A deputada federal Simone Marquetto (MDB-SP) votou a favor do projeto aprovado pela Câmara dos Deputados que altera regras de cálculo e progressão de pena para condenados pelos atos golpistas e antidemocráticos de 8 de janeiro de 2023, mudanças que podem impactar diretamente condenados do chamado “núcleo principal”, grupo que inclui o ex-presidente Jair Bolsonaro e ex-ministros militares.
O texto, conhecido como “PL da Dosimetria”, foi aprovado na madrugada desta quarta-feira, dia 10, por 291 votos a 148 e segue agora para o Senado.

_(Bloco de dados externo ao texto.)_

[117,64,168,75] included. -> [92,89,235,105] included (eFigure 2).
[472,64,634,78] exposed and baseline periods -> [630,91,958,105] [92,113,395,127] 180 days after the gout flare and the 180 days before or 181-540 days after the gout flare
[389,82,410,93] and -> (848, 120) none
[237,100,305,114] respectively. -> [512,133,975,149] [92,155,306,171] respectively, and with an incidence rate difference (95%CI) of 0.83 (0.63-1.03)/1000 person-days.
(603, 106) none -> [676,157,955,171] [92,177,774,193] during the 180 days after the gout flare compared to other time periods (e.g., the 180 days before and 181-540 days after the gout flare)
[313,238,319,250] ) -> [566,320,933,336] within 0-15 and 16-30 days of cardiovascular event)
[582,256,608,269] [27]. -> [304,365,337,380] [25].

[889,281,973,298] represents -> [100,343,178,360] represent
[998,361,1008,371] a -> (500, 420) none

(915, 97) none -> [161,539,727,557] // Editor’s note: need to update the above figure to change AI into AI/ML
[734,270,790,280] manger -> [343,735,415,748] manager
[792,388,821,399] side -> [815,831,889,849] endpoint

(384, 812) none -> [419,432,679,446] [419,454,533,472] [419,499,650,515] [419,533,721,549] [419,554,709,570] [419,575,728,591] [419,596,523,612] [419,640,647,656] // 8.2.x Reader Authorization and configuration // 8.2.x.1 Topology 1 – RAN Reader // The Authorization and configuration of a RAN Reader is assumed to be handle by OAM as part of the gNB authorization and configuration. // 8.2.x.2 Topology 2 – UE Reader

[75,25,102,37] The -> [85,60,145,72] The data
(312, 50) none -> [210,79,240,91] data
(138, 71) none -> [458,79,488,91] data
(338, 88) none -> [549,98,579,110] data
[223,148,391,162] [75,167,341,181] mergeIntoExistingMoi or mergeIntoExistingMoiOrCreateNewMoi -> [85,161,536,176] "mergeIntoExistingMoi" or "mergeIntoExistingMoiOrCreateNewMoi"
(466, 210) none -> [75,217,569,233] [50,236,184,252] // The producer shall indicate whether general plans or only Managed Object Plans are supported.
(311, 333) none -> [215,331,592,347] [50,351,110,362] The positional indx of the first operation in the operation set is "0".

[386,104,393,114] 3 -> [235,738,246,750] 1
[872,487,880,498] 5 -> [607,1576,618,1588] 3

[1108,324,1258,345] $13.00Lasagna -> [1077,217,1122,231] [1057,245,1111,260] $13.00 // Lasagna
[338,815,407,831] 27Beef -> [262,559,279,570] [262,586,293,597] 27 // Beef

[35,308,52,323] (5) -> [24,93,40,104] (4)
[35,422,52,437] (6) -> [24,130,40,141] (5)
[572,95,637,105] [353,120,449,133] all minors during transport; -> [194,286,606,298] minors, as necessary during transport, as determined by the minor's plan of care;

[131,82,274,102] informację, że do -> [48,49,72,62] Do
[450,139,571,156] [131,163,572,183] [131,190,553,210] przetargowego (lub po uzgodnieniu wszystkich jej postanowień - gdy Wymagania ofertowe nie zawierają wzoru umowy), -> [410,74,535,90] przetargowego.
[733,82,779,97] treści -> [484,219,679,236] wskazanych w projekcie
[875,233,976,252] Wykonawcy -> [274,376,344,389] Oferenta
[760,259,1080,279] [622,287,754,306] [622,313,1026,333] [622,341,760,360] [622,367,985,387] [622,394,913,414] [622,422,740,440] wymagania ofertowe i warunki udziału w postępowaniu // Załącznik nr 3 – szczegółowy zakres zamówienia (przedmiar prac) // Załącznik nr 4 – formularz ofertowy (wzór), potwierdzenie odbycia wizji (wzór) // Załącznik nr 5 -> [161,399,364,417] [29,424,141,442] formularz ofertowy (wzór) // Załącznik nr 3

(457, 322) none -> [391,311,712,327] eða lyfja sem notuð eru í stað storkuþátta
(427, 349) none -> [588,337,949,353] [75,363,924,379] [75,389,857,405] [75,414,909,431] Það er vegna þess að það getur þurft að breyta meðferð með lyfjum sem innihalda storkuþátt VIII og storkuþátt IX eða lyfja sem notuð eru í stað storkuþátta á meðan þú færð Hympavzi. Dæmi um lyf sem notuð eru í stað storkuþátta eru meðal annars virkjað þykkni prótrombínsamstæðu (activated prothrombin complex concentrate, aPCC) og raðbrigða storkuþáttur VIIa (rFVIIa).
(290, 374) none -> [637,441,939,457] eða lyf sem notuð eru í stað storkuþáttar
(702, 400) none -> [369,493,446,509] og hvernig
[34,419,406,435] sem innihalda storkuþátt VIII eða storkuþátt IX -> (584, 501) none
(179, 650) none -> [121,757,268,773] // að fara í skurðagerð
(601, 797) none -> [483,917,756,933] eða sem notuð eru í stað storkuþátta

Pelas novas regras, Bolsonaro, condenado pelo Supremo Tribunal Federal (STF) pelos atos relacionados ao 8 de janeiro, poderia ter sua pena reduzida de 27 anos e 3 meses para cerca de 2 anos e 4 meses de prisão, conforme cálculos apresentados por defensores do projeto.
O Jornal Correio entrou em contato com o gabinete da deputada solicitando um posicionamento sobre seu voto e os motivos que embasaram sua decisão. Até o fechamento desta matéria, não houve retorno.
Mudança na aplicação das penas
O PL 2.162/2023 estabelece que:
- Quando os crimes forem cometidos no mesmo contexto, a pena mais alta prevalece, sem soma das demais;
- Réus primários condenados por crimes cometidos com violência ou grave ameaça (exceto os classificados como hediondos) poderão solicitar progressão após cumprir 16% da pena; reincidentes, após 20%. Hoje, a exigência é de 25% em ambos os casos;
- Crimes cometidos em contexto de multidão, como os atos de 8 de janeiro, poderão ter redução de um terço a dois terços, desde que o envolvido não tenha atuado como líder nem financiador;
- A remição de pena por estudo ou trabalho passa a valer também para quem cumpre prisão domiciliar, hoje dependente de decisões judiciais.
Críticas
A votação provocou reação imediata na oposição ao PL. O líder da federação PT-PCdoB-PV, deputado Lindbergh Farias (PT-RJ), classificou como “escandalosa” a decisão do presidente da Câmara, Hugo Motta (Republicanos-PB), de pautar o texto. Para ele, o projeto cria “uma lei específica para beneficiar Bolsonaro” ao reduzir penas impostas pelo STF aos envolvidos em atos golpistas.
Farias também afirmou que a votação teria sido acelerada após movimentações políticas envolvendo o senador Flávio Bolsonaro (PL-RJ), que anunciou pré-candidatura à Presidência e, dias depois, condicionou a retirada da disputa à votação de propostas que beneficiassem condenados do 8 de janeiro. Motta negou qualquer pressão e disse que o texto foi pautado porque “estava maduro para ir ao plenário”.
Tramitação
Com a aprovação na Câmara, o projeto segue para análise do Senado Federal. Caso aprovado, será encaminhado à sanção ou veto do presidente Lula.